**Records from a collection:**
○ ○ ○ ○ ○

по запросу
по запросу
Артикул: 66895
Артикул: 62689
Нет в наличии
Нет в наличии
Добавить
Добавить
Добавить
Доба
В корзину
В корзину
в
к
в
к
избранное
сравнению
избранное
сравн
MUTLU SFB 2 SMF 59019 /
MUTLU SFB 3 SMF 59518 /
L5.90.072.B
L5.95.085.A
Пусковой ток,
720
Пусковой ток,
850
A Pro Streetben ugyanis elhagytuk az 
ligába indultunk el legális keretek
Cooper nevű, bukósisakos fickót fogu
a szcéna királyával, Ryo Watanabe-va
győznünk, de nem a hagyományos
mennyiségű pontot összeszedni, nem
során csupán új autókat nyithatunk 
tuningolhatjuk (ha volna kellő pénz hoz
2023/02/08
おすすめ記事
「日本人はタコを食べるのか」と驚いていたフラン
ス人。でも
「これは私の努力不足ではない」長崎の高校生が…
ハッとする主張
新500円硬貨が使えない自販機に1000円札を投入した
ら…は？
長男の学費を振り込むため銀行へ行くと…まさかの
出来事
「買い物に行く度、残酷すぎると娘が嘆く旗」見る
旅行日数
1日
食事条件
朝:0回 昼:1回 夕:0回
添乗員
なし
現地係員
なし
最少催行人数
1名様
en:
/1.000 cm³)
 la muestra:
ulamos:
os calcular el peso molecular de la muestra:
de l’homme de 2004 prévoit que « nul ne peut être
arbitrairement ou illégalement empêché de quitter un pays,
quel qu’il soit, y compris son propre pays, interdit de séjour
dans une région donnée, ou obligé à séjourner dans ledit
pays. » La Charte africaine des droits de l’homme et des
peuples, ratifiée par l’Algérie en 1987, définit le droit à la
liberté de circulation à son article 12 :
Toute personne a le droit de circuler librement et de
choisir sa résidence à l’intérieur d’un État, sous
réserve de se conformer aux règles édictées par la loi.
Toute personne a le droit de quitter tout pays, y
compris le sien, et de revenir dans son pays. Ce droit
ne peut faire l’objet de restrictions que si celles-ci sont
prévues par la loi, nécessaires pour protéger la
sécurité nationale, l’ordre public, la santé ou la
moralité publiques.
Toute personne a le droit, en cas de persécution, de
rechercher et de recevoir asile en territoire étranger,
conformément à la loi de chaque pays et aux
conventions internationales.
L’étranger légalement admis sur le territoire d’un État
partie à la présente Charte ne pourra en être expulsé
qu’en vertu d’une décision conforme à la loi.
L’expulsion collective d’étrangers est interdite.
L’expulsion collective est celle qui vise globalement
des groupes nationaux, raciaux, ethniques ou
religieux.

○ ○ ○ ○ ○

**About this task:** Extract the text from every one of the records and repeat each line word for word.

**Solution to this problem:**
по запросу
по запросу
Артикул: 66895
Артикул: 62689
Нет в наличии
Нет в наличии
Добавить
Добавить
Добавить
Доба
В корзину
В корзину
в
к
в
к
избранное
сравнению
избранное
сравн
MUTLU SFB 2 SMF 59019 /
MUTLU SFB 3 SMF 59518 /
L5.90.072.B
L5.95.085.A
Пусковой ток,
720
Пусковой ток,
850
A Pro Streetben ugyanis elhagytuk az 
ligába indultunk el legális keretek
Cooper nevű, bukósisakos fickót fogu
a szcéna királyával, Ryo Watanabe-va
győznünk, de nem a hagyományos
mennyiségű pontot összeszedni, nem
során csupán új autókat nyithatunk 
tuningolhatjuk (ha volna kellő pénz hoz
2023/02/08
おすすめ記事
「日本人はタコを食べるのか」と驚いていたフラン
ス人。でも
「これは私の努力不足ではない」長崎の高校生が…
ハッとする主張
新500円硬貨が使えない自販機に1000円札を投入した
ら…は？
長男の学費を振り込むため銀行へ行くと…まさかの
出来事
「買い物に行く度、残酷すぎると娘が嘆く旗」見る
旅行日数
1日
食事条件
朝:0回 昼:1回 夕:0回
添乗員
なし
現地係員
なし
最少催行人数
1名様
en:
/1.000 cm³)
 la muestra:
ulamos:
os calcular el peso molecular de la muestra:
de l’homme de 2004 prévoit que « nul ne peut être
arbitrairement ou illégalement empêché de quitter un pays,
quel qu’il soit, y compris son propre pays, interdit de séjour
dans une région donnée, ou obligé à séjourner dans ledit
pays. » La Charte africaine des droits de l’homme et des
peuples, ratifiée par l’Algérie en 1987, définit le droit à la
liberté de circulation à son article 12 :
Toute personne a le droit de circuler librement et de
choisir sa résidence à l’intérieur d’un État, sous
réserve de se conformer aux règles édictées par la loi.
Toute personne a le droit de quitter tout pays, y
compris le sien, et de revenir dans son pays. Ce droit
ne peut faire l’objet de restrictions que si celles-ci sont
prévues par la loi, nécessaires pour protéger la
sécurité nationale, l’ordre public, la santé ou la
moralité publiques.
Toute personne a le droit, en cas de persécution, de
rechercher et de recevoir asile en territoire étranger,
conformément à la loi de chaque pays et aux
conventions internationales.
L’étranger légalement admis sur le territoire d’un État
partie à la présente Charte ne pourra en être expulsé
qu’en vertu d’une décision conforme à la loi.
L’expulsion collective d’étrangers est interdite.
L’expulsion collective est celle qui vise globalement
des groupes nationaux, raciaux, ethniques ou
religieux.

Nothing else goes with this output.